What is expected -> All of the data should be restated word for word, with the pictures omitted.

Dataset excerpt ->
--- --- ---

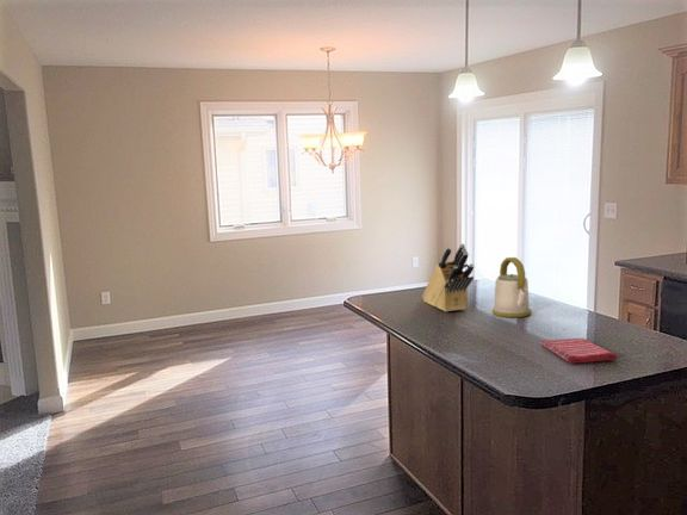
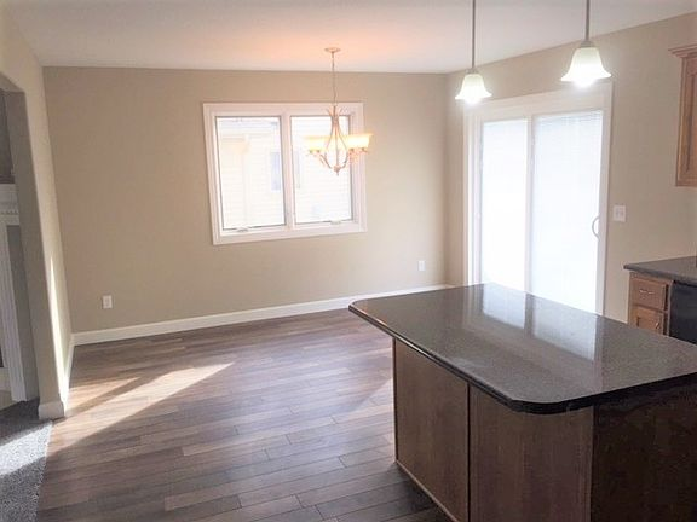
- dish towel [540,337,619,365]
- knife block [421,243,475,312]
- kettle [491,256,532,318]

--- --- ---

Output for this exercise ->
- dish towel [540,337,619,365]
- knife block [421,243,475,312]
- kettle [491,256,532,318]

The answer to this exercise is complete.